Provided data:
Start of Block

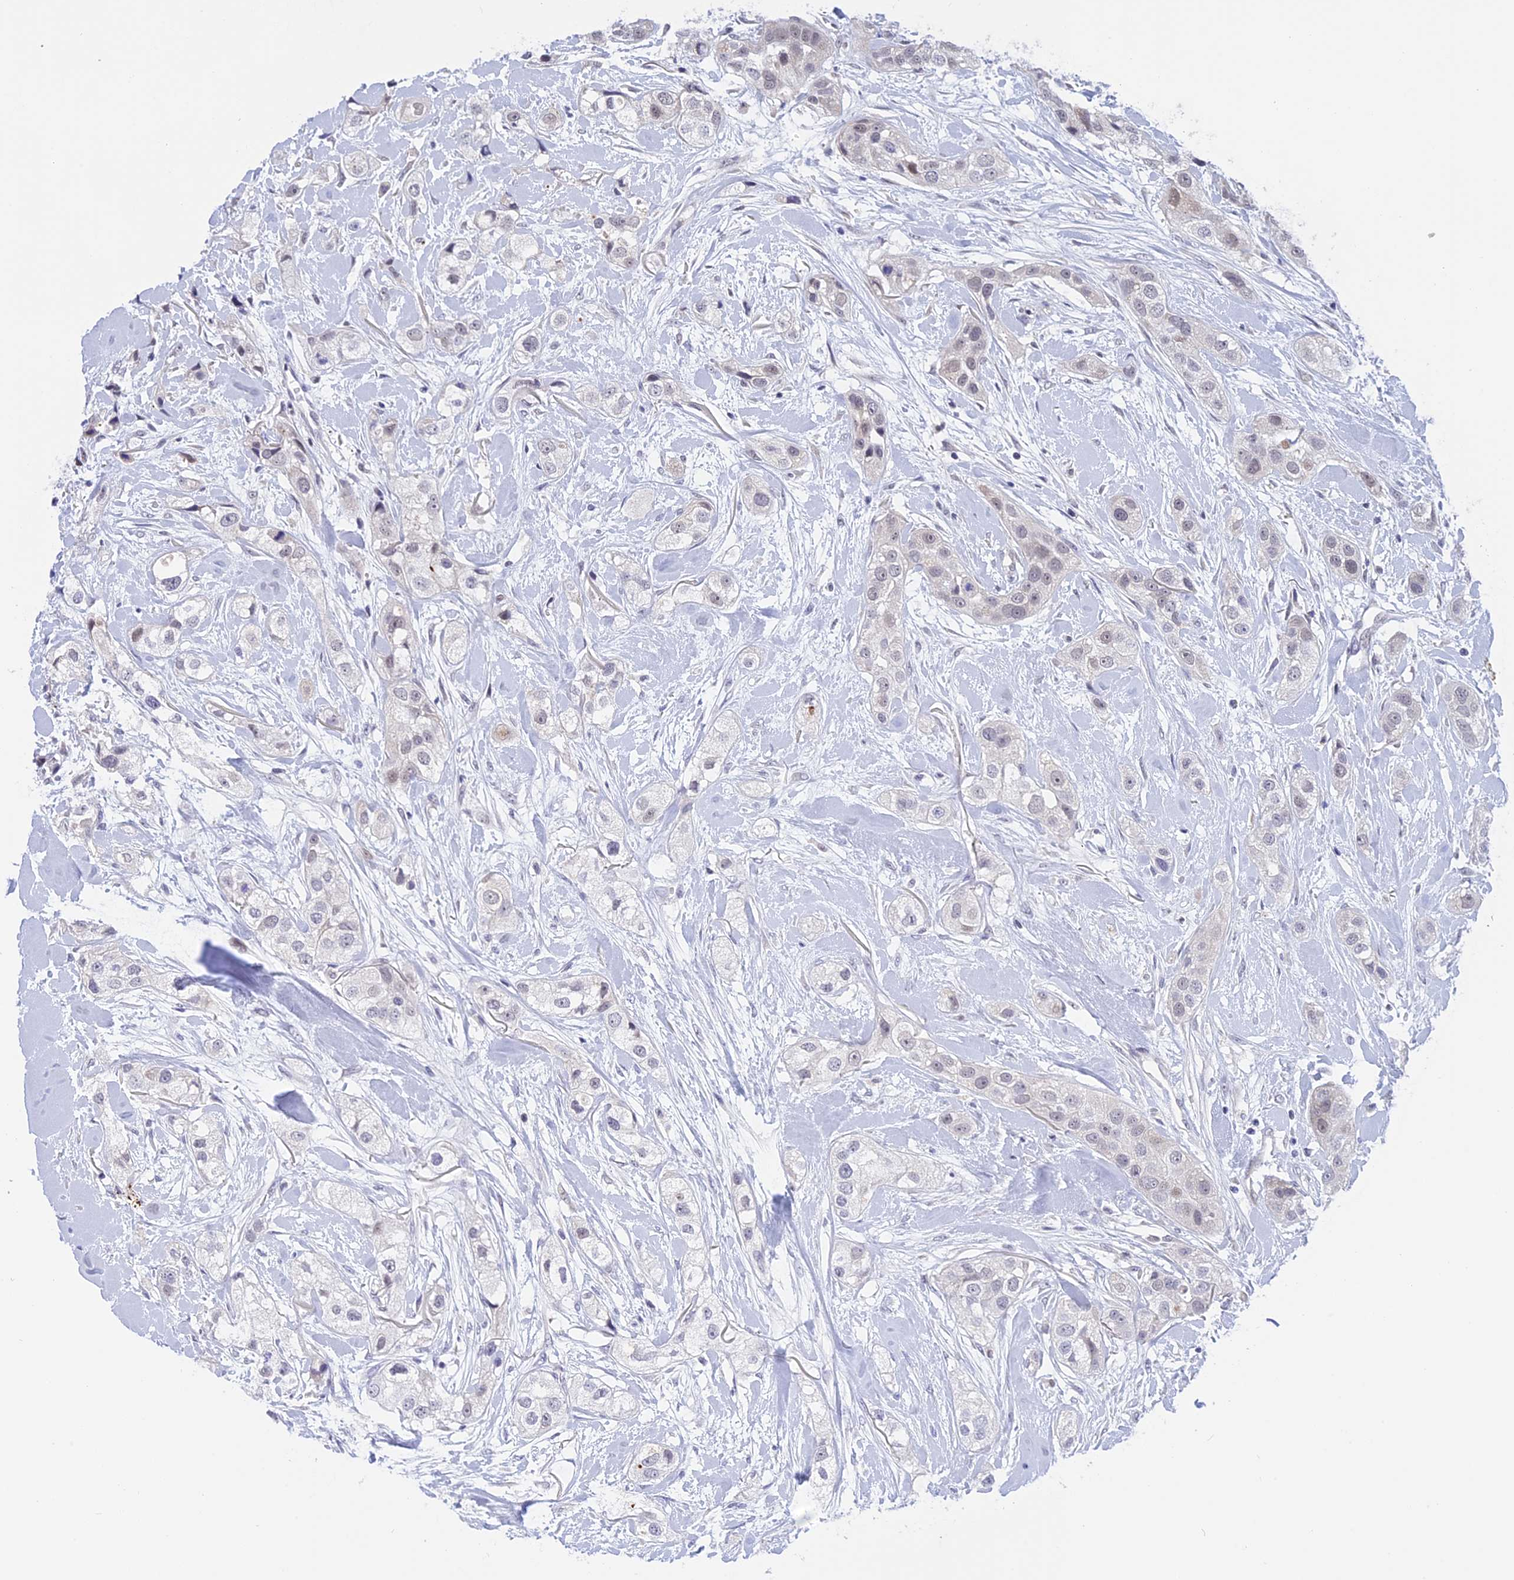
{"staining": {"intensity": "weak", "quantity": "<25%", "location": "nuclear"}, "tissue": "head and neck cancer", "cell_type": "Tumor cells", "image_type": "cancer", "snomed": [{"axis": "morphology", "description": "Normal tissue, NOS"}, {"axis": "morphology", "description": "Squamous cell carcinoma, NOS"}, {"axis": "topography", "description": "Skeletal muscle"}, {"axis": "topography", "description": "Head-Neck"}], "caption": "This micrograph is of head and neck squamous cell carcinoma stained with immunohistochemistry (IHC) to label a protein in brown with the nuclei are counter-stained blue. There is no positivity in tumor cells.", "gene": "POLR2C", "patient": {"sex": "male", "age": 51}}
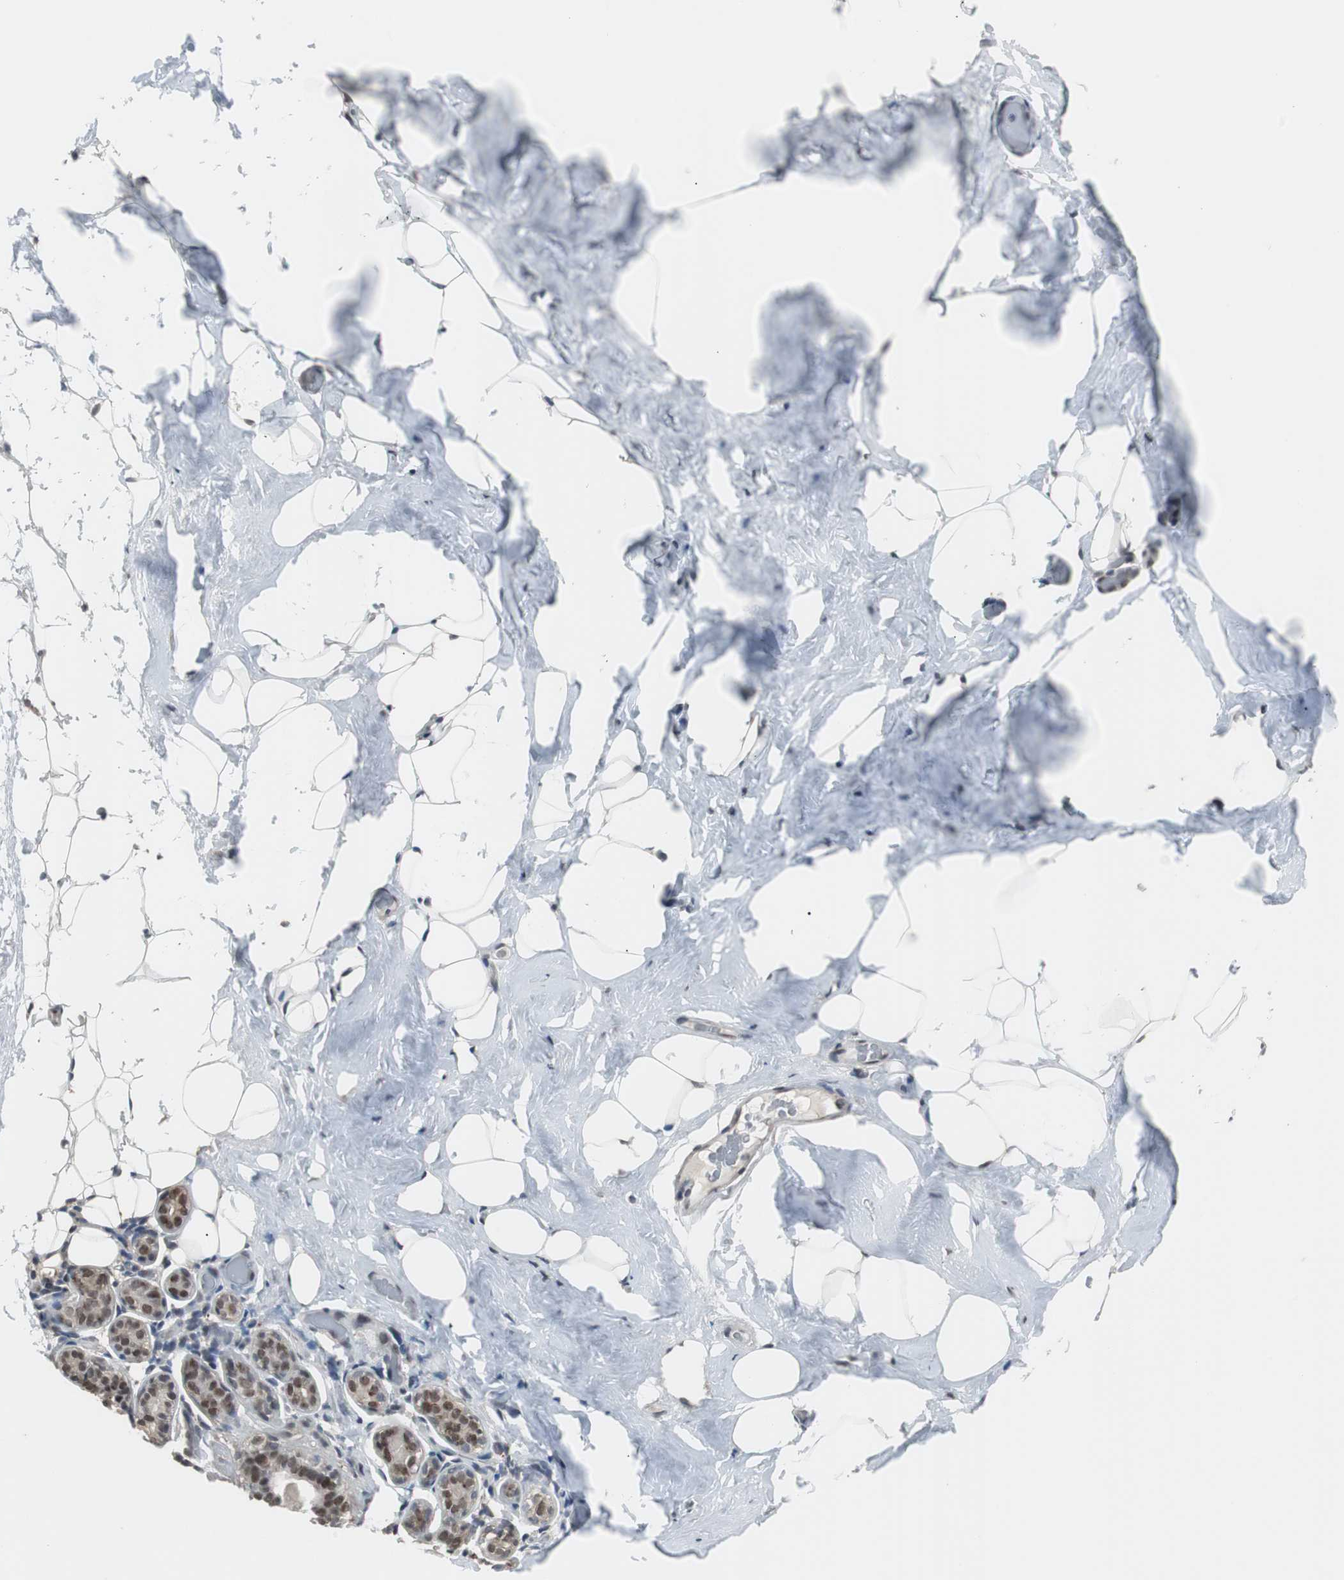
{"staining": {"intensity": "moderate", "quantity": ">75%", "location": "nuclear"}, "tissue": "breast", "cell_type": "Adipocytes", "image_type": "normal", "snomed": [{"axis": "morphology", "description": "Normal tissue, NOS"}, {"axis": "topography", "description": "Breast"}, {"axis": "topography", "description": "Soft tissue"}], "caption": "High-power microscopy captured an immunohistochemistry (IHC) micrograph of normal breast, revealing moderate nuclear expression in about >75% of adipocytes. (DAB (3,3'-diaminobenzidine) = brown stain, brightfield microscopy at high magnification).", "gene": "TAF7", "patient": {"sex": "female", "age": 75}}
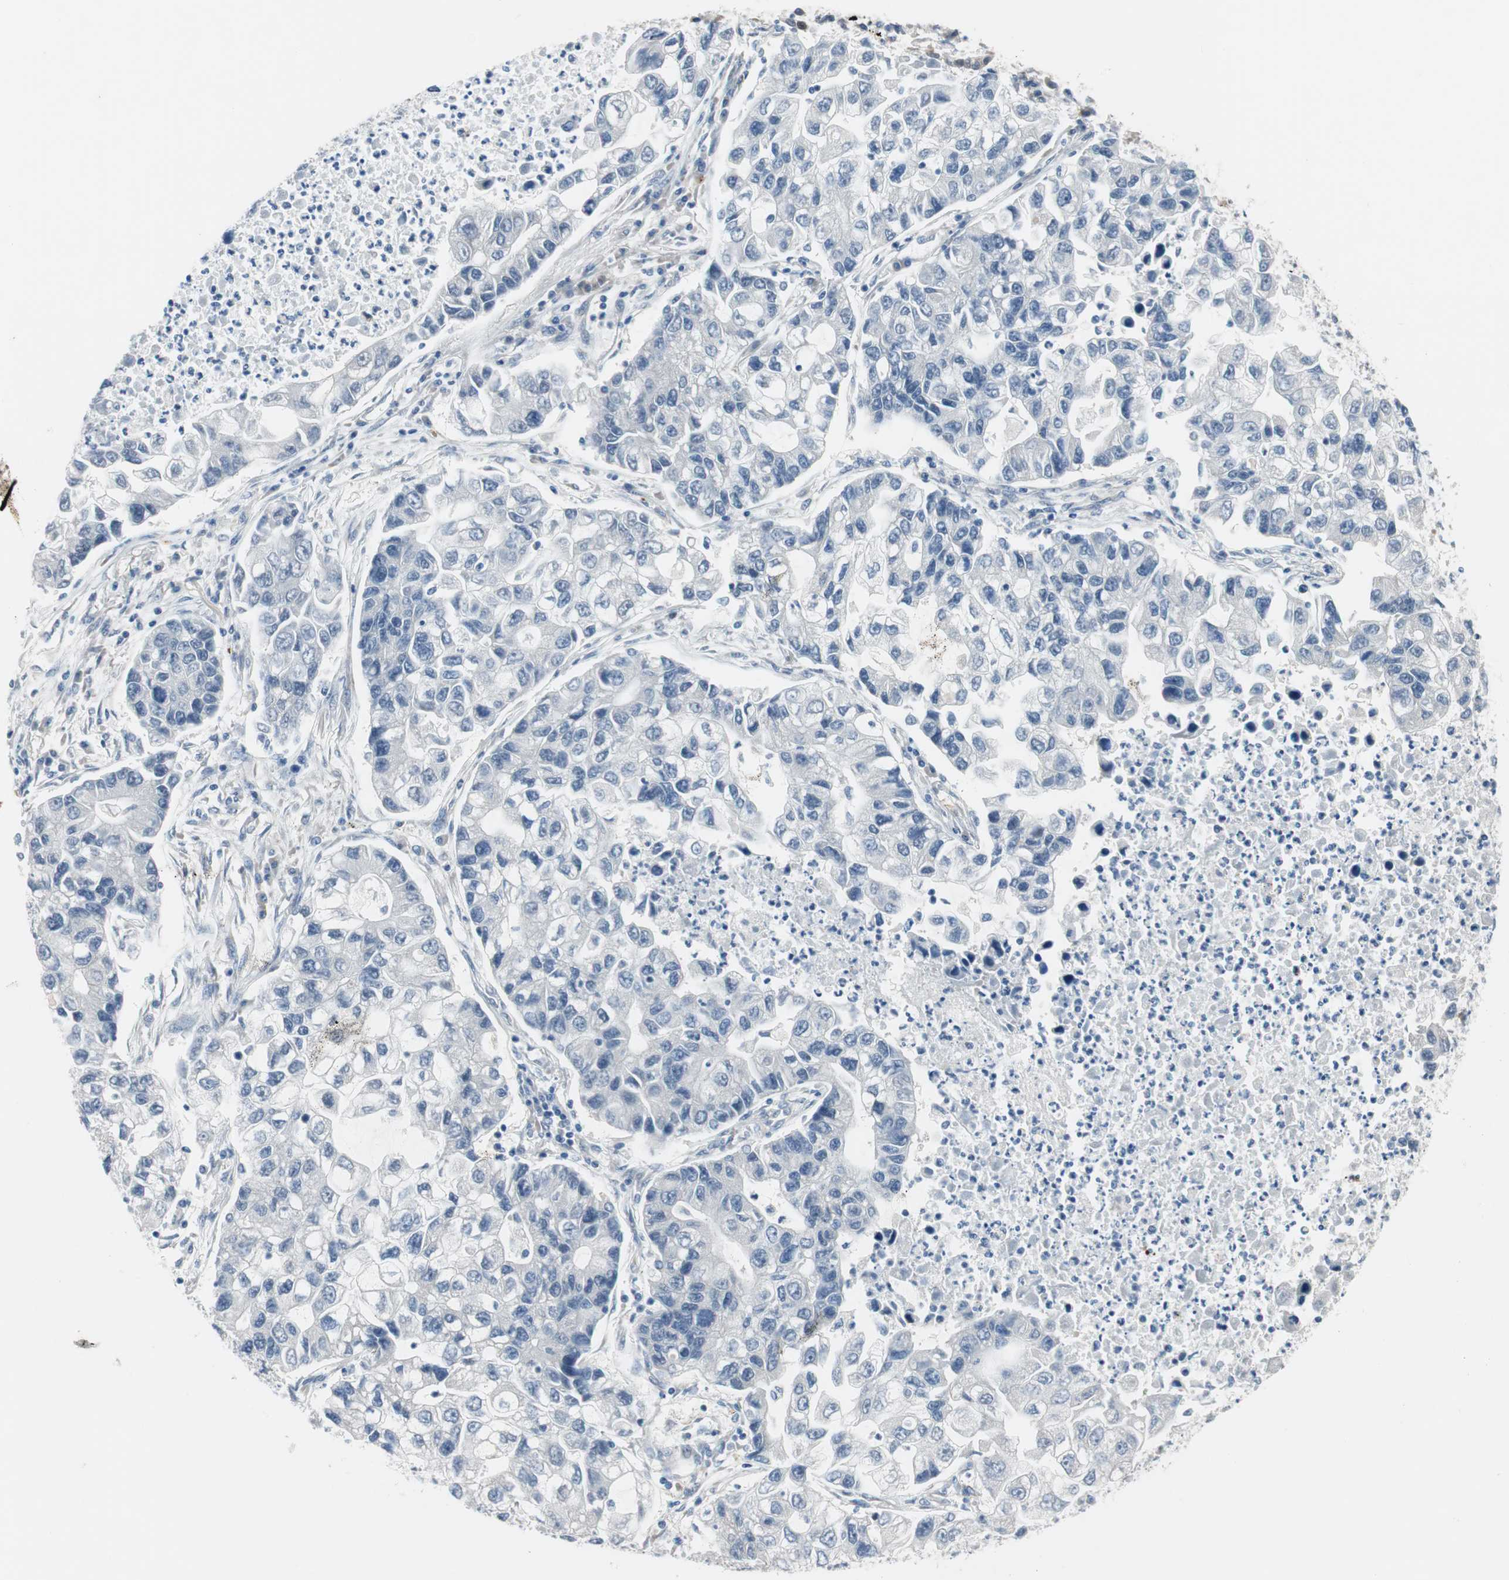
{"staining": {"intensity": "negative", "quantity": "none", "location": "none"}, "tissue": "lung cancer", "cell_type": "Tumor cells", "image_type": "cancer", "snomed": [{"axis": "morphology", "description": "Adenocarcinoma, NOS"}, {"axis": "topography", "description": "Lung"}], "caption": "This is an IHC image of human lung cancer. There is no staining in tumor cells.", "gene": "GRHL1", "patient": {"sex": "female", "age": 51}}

End of Block

Instructions to follow: Nothing but the pictures should be left out when the material above is copied.

Answer space:
{"staining": {"intensity": "weak", "quantity": "<25%", "location": "nuclear"}, "tissue": "head and neck cancer", "cell_type": "Tumor cells", "image_type": "cancer", "snomed": [{"axis": "morphology", "description": "Normal tissue, NOS"}, {"axis": "morphology", "description": "Squamous cell carcinoma, NOS"}, {"axis": "topography", "description": "Skeletal muscle"}, {"axis": "topography", "description": "Head-Neck"}], "caption": "This micrograph is of head and neck squamous cell carcinoma stained with immunohistochemistry (IHC) to label a protein in brown with the nuclei are counter-stained blue. There is no positivity in tumor cells.", "gene": "POLR2C", "patient": {"sex": "male", "age": 51}}
{"staining": {"intensity": "moderate", "quantity": ">75%", "location": "nuclear"}, "tissue": "breast", "cell_type": "Adipocytes", "image_type": "normal", "snomed": [{"axis": "morphology", "description": "Normal tissue, NOS"}, {"axis": "topography", "description": "Breast"}, {"axis": "topography", "description": "Soft tissue"}], "caption": "High-power microscopy captured an immunohistochemistry (IHC) micrograph of normal breast, revealing moderate nuclear expression in about >75% of adipocytes. (DAB (3,3'-diaminobenzidine) = brown stain, brightfield microscopy at high magnification).", "gene": "TAF7", "patient": {"sex": "female", "age": 75}}
{"staining": {"intensity": "negative", "quantity": "none", "location": "none"}, "tissue": "lung cancer", "cell_type": "Tumor cells", "image_type": "cancer", "snomed": [{"axis": "morphology", "description": "Adenocarcinoma, NOS"}, {"axis": "topography", "description": "Lung"}], "caption": "This is an IHC image of human lung cancer. There is no staining in tumor cells.", "gene": "GRHL1", "patient": {"sex": "female", "age": 51}}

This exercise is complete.